- [TASKS FOR THIS EXERCISE]:
1/ Rewrite the CBS results excerpt starting at "Local Broadcasting (CBS" and ending at "revenues increased 2%.", putting "opening quarter" wherever "first quarter" appears.
2/ Using the CBS results excerpt, answer these:
(a) What was Publishing OIBDA for the first quarter of 2014?
(b) What were Local Broadcasting revenues for the first quarter of 2014?
(c) By what percentage did CBS Radio revenues change?
3/ List every dollar amount mentioned in the CBS results excerpt.

- [TEXT SEGMENT]:
__________
Publishing OIBDA for the first quarter of 2014 increased 8% to $13 million from $12 million for the same prior-year period, as lower revenues were more than offset by a decrease in operating expenses.
Local Broadcasting (CBS Television Stations and CBS Radio)
Local Broadcasting revenues for the first quarter of 2014 decreased 2% to $626 million from $638 million for the same prior-year period. The revenue comparison was negatively affected by the broadcast of Super Bowl XLVII in 2013 as well as two fewer NCAA Tournament games on CBS during the first quarter of 2014 versus the same prior-year period. The decline was partially offset by growth in retransmission revenues. CBS Television Stations revenues decreased 5% as the aforementioned noncomparable factors lowered the revenue comparison by 9 percentage points. Meanwhile, CBS Radio revenues increased 2%.
__________
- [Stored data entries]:
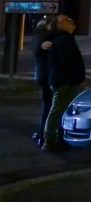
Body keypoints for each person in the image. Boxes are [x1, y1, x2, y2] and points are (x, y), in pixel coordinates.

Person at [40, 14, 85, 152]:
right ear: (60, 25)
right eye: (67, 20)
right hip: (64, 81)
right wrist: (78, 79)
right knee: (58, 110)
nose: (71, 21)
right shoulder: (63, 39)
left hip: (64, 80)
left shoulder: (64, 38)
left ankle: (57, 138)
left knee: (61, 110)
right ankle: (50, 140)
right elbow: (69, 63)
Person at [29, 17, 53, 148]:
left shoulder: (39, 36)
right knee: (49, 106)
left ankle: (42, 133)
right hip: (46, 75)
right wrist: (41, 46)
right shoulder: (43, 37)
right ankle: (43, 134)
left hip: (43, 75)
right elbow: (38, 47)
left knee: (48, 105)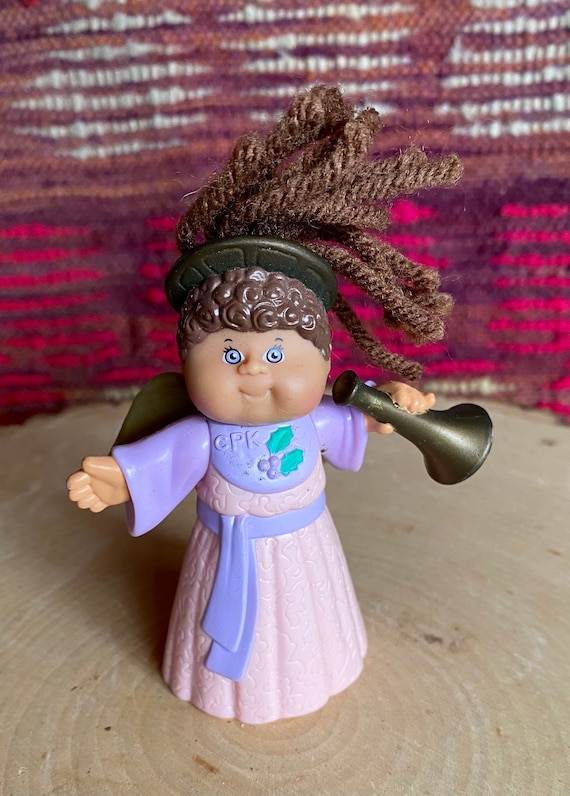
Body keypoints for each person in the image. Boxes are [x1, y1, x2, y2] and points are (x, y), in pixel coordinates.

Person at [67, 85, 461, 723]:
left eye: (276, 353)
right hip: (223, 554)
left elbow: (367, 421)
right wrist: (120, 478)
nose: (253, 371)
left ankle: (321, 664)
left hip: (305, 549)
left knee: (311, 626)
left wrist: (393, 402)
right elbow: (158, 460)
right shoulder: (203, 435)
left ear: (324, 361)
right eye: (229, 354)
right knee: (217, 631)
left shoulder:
__________
- [ANSWERS FOR THE TASKS]:
1/
Local Broadcasting (CBS Television Stations and CBS Radio)
Local Broadcasting revenues for the opening quarter of 2014 decreased 2% to $626 million from $638 million for the same prior-year period. The revenue comparison was negatively affected by the broadcast of Super Bowl XLVII in 2013 as well as two fewer NCAA Tournament games on CBS during the opening quarter of 2014 versus the same prior-year period. The decline was partially offset by growth in retransmission revenues. CBS Television Stations revenues decreased 5% as the aforementioned noncomparable factors lowered the revenue comparison by 9 percentage points. Meanwhile, CBS Radio revenues increased 2%.

2/
(a) $13 million
(b) $626 million
(c) They increased 2%.

3/
$13 million
$12 million
$626 million
$638 million